888. L'action en rescision est admise contre tout acte qui a pour objet de faire cesser l'indivision entre cohéritiers, encore qu'il fût qualifié de vente, d'échange et de transaction, ou de toute autre manière.

Mais après le partage, ou l'acte qui en tient lieu, I'action en rescision n'est plus admissible contre la transaction faite sur les difficultés réelles que présentait le premier acte même quand il n'y aurait pas eu à ce sujet de procès commencé.

889. L'action n'est pas admise contre une vente de droit successif faite sans fraude à l'un des cohéritiers, à ses risques et périls, par ses autres cohéritiers, ou par l'un d'eux.

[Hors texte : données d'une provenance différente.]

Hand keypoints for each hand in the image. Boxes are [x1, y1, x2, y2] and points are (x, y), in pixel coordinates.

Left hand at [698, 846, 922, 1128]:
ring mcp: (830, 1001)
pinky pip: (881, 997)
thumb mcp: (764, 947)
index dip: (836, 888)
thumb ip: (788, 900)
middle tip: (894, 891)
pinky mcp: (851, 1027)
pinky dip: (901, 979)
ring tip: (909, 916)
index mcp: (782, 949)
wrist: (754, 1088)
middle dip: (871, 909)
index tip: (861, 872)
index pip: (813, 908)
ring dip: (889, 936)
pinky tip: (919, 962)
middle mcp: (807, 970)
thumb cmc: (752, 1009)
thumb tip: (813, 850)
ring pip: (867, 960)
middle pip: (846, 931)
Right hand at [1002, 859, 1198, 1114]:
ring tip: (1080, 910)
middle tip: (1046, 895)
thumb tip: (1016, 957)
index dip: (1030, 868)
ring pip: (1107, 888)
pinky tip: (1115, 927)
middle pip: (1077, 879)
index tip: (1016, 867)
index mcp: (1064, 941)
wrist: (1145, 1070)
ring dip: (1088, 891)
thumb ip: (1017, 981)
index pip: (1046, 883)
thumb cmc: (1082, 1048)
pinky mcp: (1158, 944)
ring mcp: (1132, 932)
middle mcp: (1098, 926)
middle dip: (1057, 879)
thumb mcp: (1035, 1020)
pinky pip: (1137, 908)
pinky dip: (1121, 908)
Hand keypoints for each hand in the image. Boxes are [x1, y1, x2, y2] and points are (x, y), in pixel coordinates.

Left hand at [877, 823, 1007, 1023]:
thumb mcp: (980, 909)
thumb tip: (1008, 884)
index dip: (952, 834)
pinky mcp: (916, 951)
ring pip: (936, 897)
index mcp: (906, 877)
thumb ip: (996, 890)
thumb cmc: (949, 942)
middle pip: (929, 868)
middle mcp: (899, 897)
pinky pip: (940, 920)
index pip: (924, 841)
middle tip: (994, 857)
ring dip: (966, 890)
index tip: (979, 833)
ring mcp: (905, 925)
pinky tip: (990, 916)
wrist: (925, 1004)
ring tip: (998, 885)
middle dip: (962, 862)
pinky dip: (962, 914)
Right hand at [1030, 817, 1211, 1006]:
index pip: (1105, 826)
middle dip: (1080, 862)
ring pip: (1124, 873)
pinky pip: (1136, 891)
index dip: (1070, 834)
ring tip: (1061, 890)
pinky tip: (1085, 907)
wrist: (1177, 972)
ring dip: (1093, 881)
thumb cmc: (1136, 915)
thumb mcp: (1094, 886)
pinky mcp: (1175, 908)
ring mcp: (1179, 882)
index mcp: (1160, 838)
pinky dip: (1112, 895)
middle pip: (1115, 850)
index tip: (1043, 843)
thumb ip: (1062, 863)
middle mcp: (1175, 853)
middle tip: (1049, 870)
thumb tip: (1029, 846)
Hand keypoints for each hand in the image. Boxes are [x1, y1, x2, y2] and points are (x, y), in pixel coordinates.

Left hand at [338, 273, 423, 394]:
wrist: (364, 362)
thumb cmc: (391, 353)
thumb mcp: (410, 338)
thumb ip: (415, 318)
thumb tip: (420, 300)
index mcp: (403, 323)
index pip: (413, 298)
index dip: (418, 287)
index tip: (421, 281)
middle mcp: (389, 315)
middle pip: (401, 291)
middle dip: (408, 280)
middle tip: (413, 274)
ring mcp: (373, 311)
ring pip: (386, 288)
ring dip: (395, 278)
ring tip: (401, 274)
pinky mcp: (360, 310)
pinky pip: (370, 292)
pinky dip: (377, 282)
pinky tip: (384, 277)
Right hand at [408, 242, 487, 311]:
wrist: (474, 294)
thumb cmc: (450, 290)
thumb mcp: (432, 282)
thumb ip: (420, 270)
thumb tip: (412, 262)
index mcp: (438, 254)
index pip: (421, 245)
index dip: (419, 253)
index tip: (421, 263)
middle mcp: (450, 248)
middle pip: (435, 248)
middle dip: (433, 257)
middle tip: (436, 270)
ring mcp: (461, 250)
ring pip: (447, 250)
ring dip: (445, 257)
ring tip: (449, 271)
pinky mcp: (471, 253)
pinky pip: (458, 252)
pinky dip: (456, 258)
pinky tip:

890. Pour juger s'il y a eu lésion, on estime les objets suivant leur valeur à l'époque du partage.

891. Le défendeur à la demande en rescision peut en arrêter le cours et empêcher un nouveau partage, en of-frant et en fournissant au demandeur le supplément de sa portion héréditaire, soit en numéraire, soit en nature.

892. Le cohéritier qui a aliéné son lot en tout ou partie, n'est plus recevable à intenter l'action en rescision pour dol ou violence, si l'aliénation qu'il a faite est postérieure à la découverte du dol, ou à la cessation de la violence.